*** Opening of EXTRACT ***

Due consideration was also given to putting in place an integrated national electricity grid, although that could take until 2020 to achieve. Earlier this year, Shanghai Electric Power Commpany unveiled an upgraded power system, which, in the event of a blackout, will immediately restore supply with a simple flick of a switch!

Even at the height of the power crisis in 2004, Chinese authorities’ short-term responses to the shortage were illuminating. In Shanghai, for instance, local authorities induced artificial rain through ‘cloud seeding’ in order to ‘cool down’ the city - and obviate the need for millions of homeowners to switch on power-guzzling air-conditioners.
Thousands of enterprises shifted their working hours to nights or weekends in order to ease peak-time power demands. Holidays were enforced in factories on a rotating basis.

The Shanghai Science and Technology Museum too came up with an ingenious power-saving device: every night, when the city’s power consumption was low, it produced tonnes of ice blocks that were used for air-conditioning purposes during the daytime.

Looking ahead, China is placing new-found (and overdue) emphasis on clean energy. The government is drafting an energy law that will regulate the development of the power sector and put greater emphasis on making power generators more environment-friendly and consumers more efficient. It is also likely to detail how private investment can play a greater role in all parts of the industry. The Asian Development Bank further notes that China is experimenting with various innovative energy-saving schemes, such as wet and dry season power tariffs in 11 provinces with either high hydropower generation or large energy demand-supply imbalances.

None of this, of course, means that China’s power problems have been solved forever more. Given the scorching pace of growth of the economy, demand for energy will only continue to grow, and China will need to make huge investments - of money and technology - to keep pace with it. By some estimates, China will need to spend an additional $180 billion on generating capacity over the next 15 years to meet energy demand. China has proved in the past that it can almost will its way out of problems, and in so doing, offer lessons for others.

*** Close of EXTRACT ***

§ **AIM OF THE TASK**: Copy the passage on China's power shortage word for word, from "Looking ahead, China" up to and including "energy demand-supply imbalances.".

*** Opening of DATA EXCERPT ***

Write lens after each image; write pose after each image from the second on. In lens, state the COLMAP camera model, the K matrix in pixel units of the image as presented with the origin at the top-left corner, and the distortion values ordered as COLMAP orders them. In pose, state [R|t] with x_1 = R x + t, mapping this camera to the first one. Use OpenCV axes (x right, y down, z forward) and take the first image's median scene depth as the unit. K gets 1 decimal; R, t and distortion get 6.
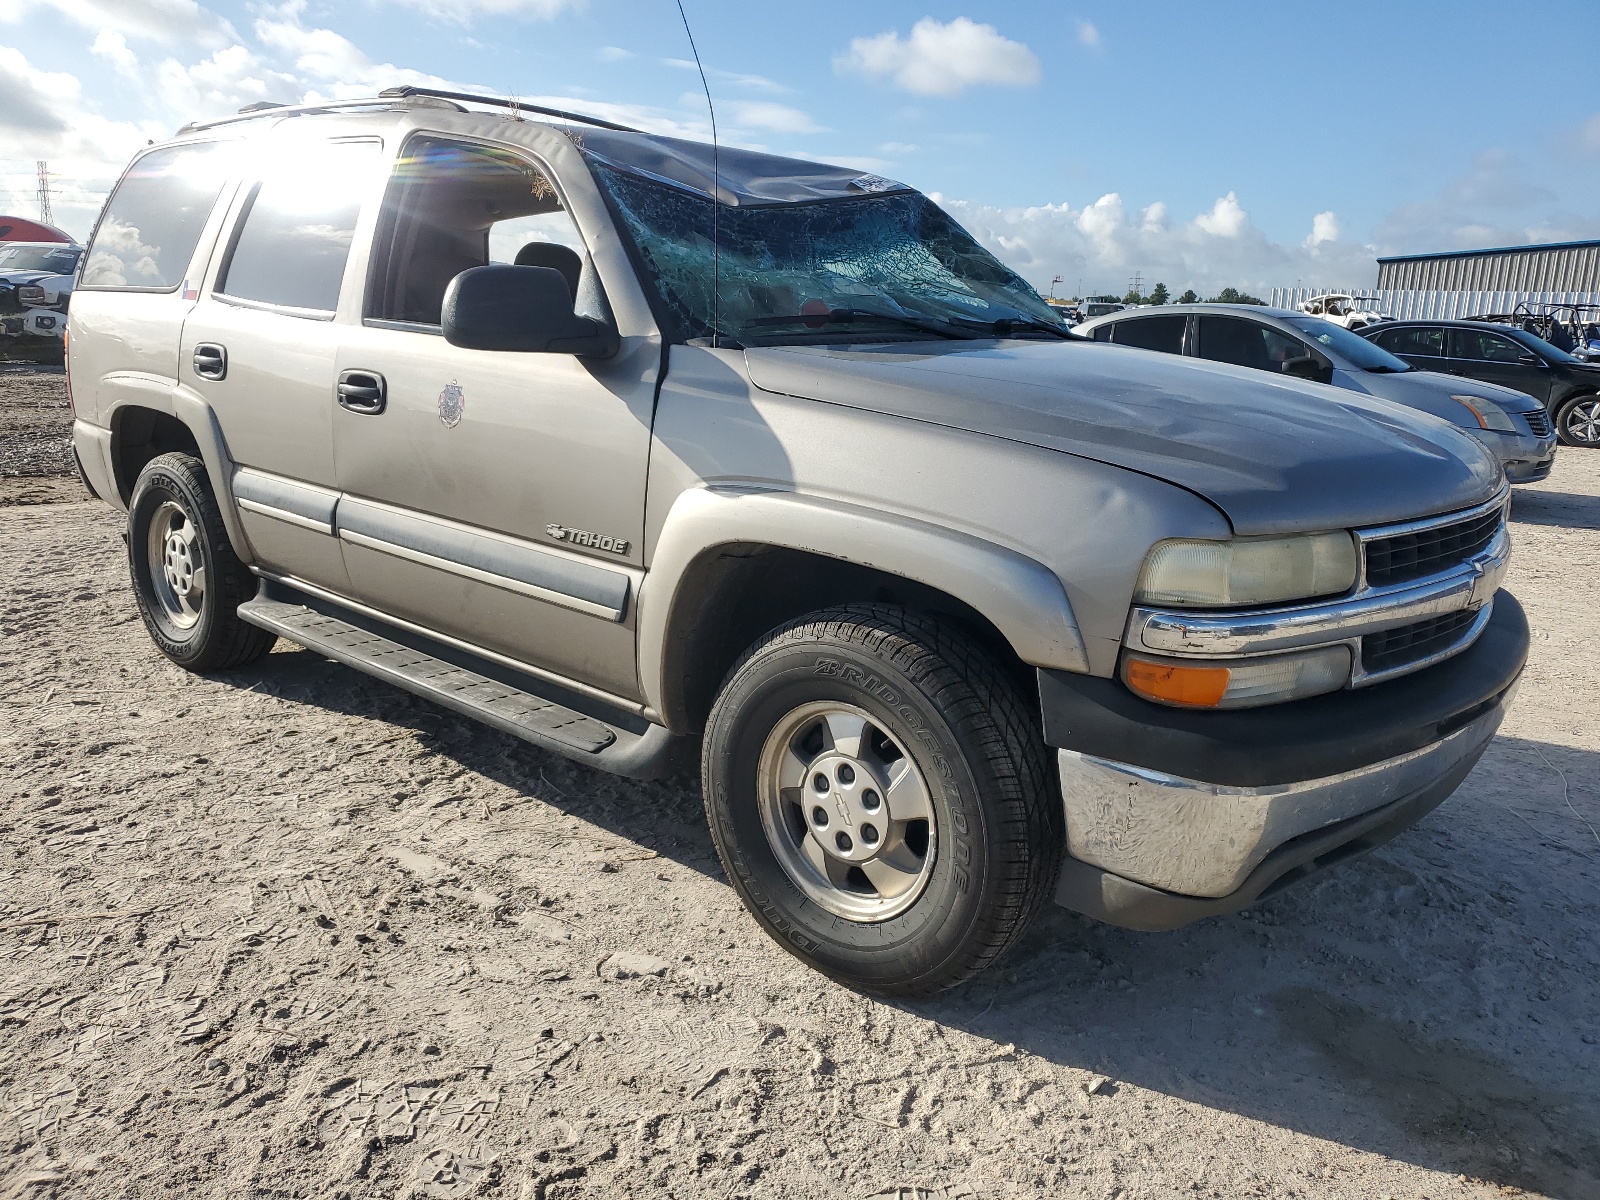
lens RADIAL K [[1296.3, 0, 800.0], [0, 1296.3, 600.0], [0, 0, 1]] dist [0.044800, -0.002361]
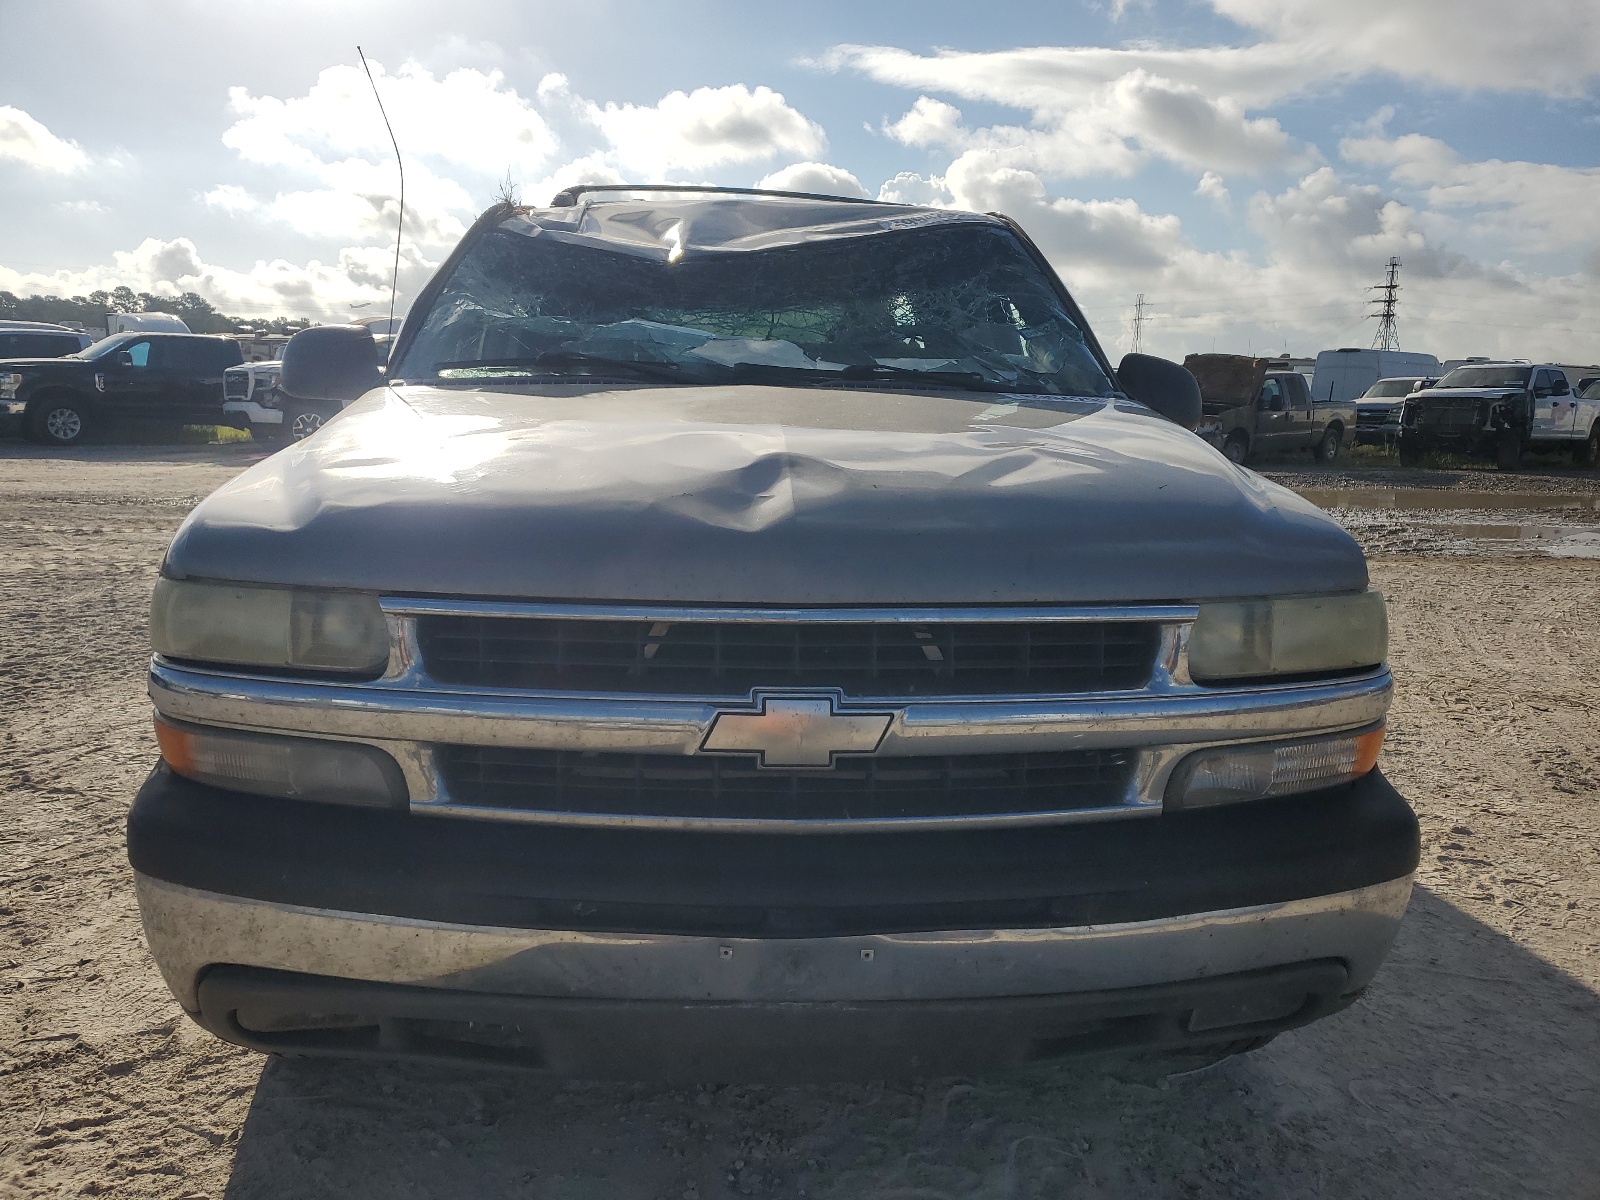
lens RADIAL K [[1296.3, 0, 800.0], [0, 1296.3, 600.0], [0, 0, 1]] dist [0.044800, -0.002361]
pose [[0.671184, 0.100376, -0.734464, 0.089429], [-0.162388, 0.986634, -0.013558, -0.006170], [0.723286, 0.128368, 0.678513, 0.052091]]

*** Close of DATA EXCERPT ***

§ **SOLUTION**:
Looking ahead, China is placing new-found (and overdue) emphasis on clean energy. The government is drafting an energy law that will regulate the development of the power sector and put greater emphasis on making power generators more environment-friendly and consumers more efficient. It is also likely to detail how private investment can play a greater role in all parts of the industry. The Asian Development Bank further notes that China is experimenting with various innovative energy-saving schemes, such as wet and dry season power tariffs in 11 provinces with either high hydropower generation or large energy demand-supply imbalances.